FAME. Some familial epilepsy syndromes are notoriously resistant to gene discovery. Familial Adult Myoclonus Epilepsy (FAME), a rare but distinct familial epilepsy, has been one of the familial epilepsy syndromes that has been around for more than a decade. Despite the power of modern massive parallel sequencing technologies, this syndrome has been hard to tackle. In a recent publication, we take a small step in narrowing down the region for the FAME gene. Let’s use this opportunity for a reality check of the somewhat disappointing state of gene discovery in familial epilepsies in 2016 and what we can do about this.
FAME – epilepsy or movement disorder? Familial Adult Myoclonic Epilepsy (FAME) is an enigmatic familial epilepsy syndrome with the triad of myoclonus, tremor and seizures. Several families have been described and two loci on 8q23.3-8q24.11 and 2p11.1-q212.2 for FAME have been established. The underlying genes are still unknown. The familial disease usually starts with tremor in early adulthood in the affected family members, even though a wide range of age of onset is observed. One may argue that in some families FAME may actually be better characterized as a movement disorder with concomitant seizures rather than a familial epilepsy syndrome. In a publication that we reviewed in a blog post in 2012, the authors pointed out the difficulties distinguishing FAME from the much more common essential tremor (ET). In particular, the well-described response to β-blockers seen in patients with ET can also be observed in some family members.
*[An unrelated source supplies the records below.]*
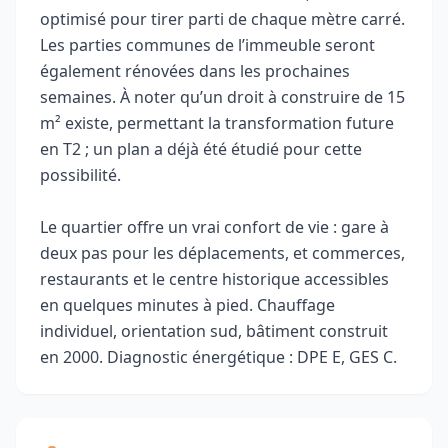
optimisé pour tirer parti de chaque mètre carré.
Les parties communes de l’immeuble seront
également rénovées dans les prochaines
semaines. À noter qu’un droit à construire de 15
m² existe, permettant la transformation future
en T2 ; un plan a déjà été étudié pour cette
possibilité.
Le quartier offre un vrai confort de vie : gare à
deux pas pour les déplacements, et commerces,
restaurants et le centre historique accessibles
en quelques minutes à pied. Chauffage
individuel, orientation sud, bâtiment construit
en 2000. Diagnostic énergétique : DPE E, GES C.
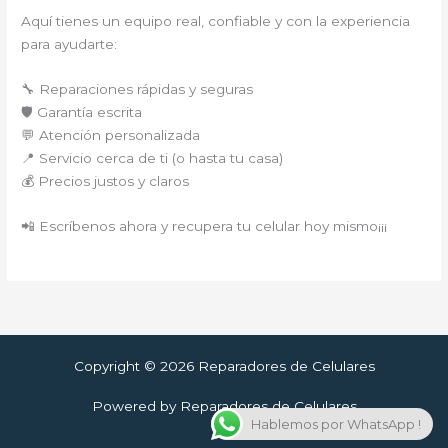
Aquí tienes un equipo real, confiable y con la experiencia
para ayudarte:
🔧 Reparaciones rápidas y seguras
🛡️ Garantía escrita
💬 Atención personalizada
📍 Servicio cerca de ti (o hasta tu casa)
💰 Precios justos y claros
📲 Escríbenos ahora y recupera tu celular hoy mismo¡¡¡
Copyright © 2026 Reparadores de Celulares
Powered by Reparadores de Celulares
Hablemos por WhatsApp !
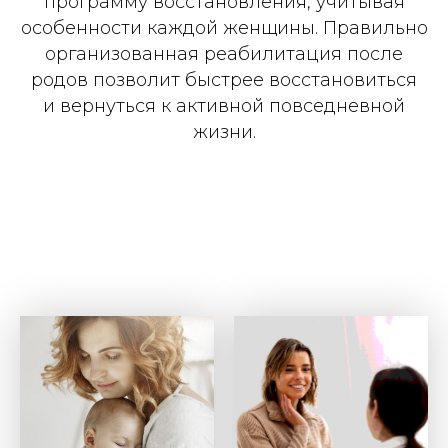
программу восстановления, учитывая
особенности каждой женщины. Правильно
организованная реабилитация после
родов позволит быстрее восстановиться
и вернуться к активной повседневной
жизни.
Familial epilepsy. The image for this blog post is somewhat low quality on purpose as this is a real-life example. The current figure is taken from a quick illustration that I pinned up in our CHOP Neurology resident room in order to illustrate our current dilemma for familial epilepsies in 2016. While we have made remarkable progress in deciphering the genetic basis of epileptic encephalopathies, we’re somewhat stuck when it comes to familial epilepsies. Even though it seems counterintuitive, we have a very low chance of finding a causative gene in a medium sized family with genetic/idiopathic generalized epilepsy. Ask yourself, how many genes for familial GGE/IGE do we actually know – my list usually stops after GABRG2, GABRA1, and SCL2A1. Even though many of these families are out there, the genetic basis remains to be discovered. Such a family is too small for linkage analysis and even when we have exome/genome data on each individual, there would be too many variants to choose from. We simply won’t be able to rise above the genomic noise. But what can be done to overcome this problem?
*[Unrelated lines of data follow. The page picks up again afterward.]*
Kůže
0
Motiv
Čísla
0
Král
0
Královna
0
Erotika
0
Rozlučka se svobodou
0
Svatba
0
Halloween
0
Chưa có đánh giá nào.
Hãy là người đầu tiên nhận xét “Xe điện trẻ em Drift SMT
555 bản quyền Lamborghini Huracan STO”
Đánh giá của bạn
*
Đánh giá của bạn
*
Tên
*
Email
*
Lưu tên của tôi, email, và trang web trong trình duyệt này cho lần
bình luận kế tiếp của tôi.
Solutions. Basically, to solve the dilemma of unsolved familial epilepsies, I would suggest three strategies.
1 – Brute force. Let’s go for genomic brute force. Let’s sequence a large number of families and devise a statistical analysis method that will help us match genes that we find in more than one family. We won’t find the gene if we only look at a single family, but maybe a particular gene stands out in more than one family if we look at a large number of families. Be aware that I am suggesting this in non-statistical terms on purpose. Arriving at a genome-wide significance with such a method will be a challenge in itself.
2 – Meaningful sharing. Let’s find a meaningful way to share data on sequenced families. Many research and clinical groups have sequenced a large number of familial epilepsies. In fact, it would be difficult to imagine that a four generation family as described above would remain unsequenced in 2016. However, as the results are usually negative, the data is usually siloed within a research group. While we have become good at sharing data for novel gene discoveries in epileptic encephalopathies within our consortia, doing the same in familial epilepsies is more involved. Currently, we have plans to make the full exome data from our Israel-Palestinian Epilepsy Family Project (“Trilateral Project“) available to the community once we have completed our sequencing part. We hope that resources like this may help find gene after gene over the long run.
3 – Phenotyping. This point brings us back to the FAME story. Familial Adult Myoclonus Epilepsy is interesting as it represents a distinct phenotype that can easily be missed. For example, a large FAME family that our consortium is working on was initially not identified as such, but was felt to have a separate, novel phenotype. Especially for rare phenotypes, clinical information can be the key to grouping families in a meaningful way. For example, if FAME was simply included in linkage studies of familial epilepsies, the two FAME loci would not be significant. When highlighting the particular aspects of FAME, the linkage signal appears again. And this is the power of phenotype studies even if the gene still remains elusive.
FAME linkage. To summarize, in the current manuscript by Lenden and collaborators, we refine a linkage interval of the FAME2 locus on chromosome 2. Basically, by using high density markers for common polymorphisms in the human genome combined with an identity-by-decent analysis, we were able to cut down a few megabases of the previously known linkage interval on either side. FAME remains an enigmatic familial epilepsy syndrome representing the borderline of epilepsy and movement disorder. Further detailed phenotype studies and subsequent linkage analysis will help us further narrow down a candidate region for this familial condition and hopefully help identify the underlying genetic etiology.